Today, insulin can be manufactured using genetic engineering techniques, in which bacteria (Escherichia coli) are made to produce human insulin. The insulin isolated in this fashion is regarded as 100% pure and produces few allergic reactions.

Insulin is not a cure for diabetes; it is simply a way of controlling the disease. Biomedical researchers are still searching for ways to improve diabetes treatment and to eradicate the disease.

Laboratory animals must still be used to test the safety of new batches of insulin. And animals like the dog, rat and pig still contribute to our expanding knowledge of this disease which inhibits the quality of life for so many people.

Today, approximately 90-95% of all diabetes research focuses on understanding insulin synthesis, storage, secretion, circulation, binding and action. All of these areas of investigation use animal models.

One important development as a result of this research has been recombinant DNA-synthesized human insulin, which is now available for therapeutic use by diabetics.

This new technology not only allows diabetics to benefit from the availability of human insulin, it also saves animal lives by reducing the number of animals that must be used.

Many insulin-requiring diabetic patients appear to have a better degree of control using continuous insulin administration provided by small pumps. Using dog and rabbit models, external and internal (implantable) insulin pumps have been designed which monitor insulin levels and provide continuous appropriate doses. Many of these are now available for human use, but research is still necessary to improve their design.

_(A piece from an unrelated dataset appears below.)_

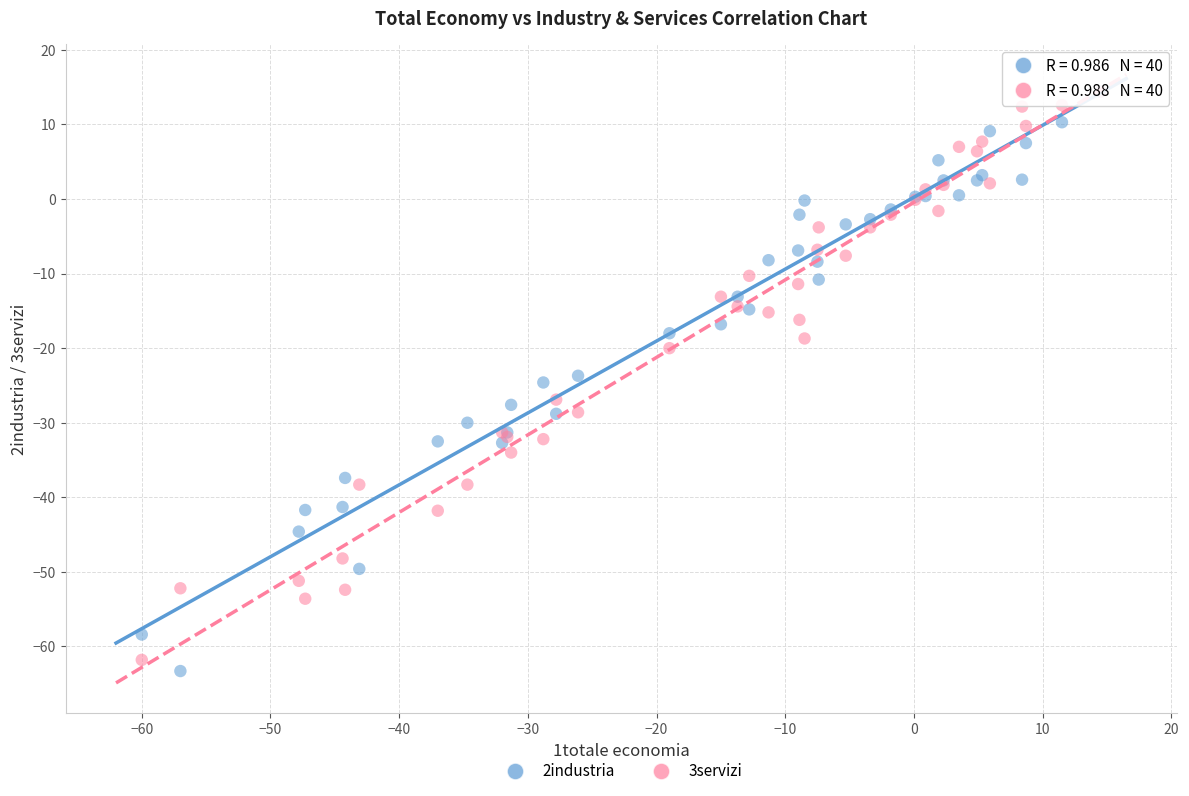

What are all the series names shown in the legend?

2industria, 3servizi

One promising approach to curing diabetes is transplantation of functioning islet cells into patients. Currently, this advance is being developed further for possible human applications. If successful, this method could have vital implications for other forms of organ transplantation.

Although insulin therapy and other treatments for diabetes now prevent deaths from the direct effects of diabetes, insulin injections unfortunately do not prevent the complications of insulin-dependent diabetes, including blindness, kidney failure and vascular disease. In addition, the origin, physiology and prevention of diabetes are still unsolved problems in biomedical research. With the help of laboratory animal models such as rodents, rabbits and dogs, biomedical researchers will continue to make advances which will one day answer these fundamental questions.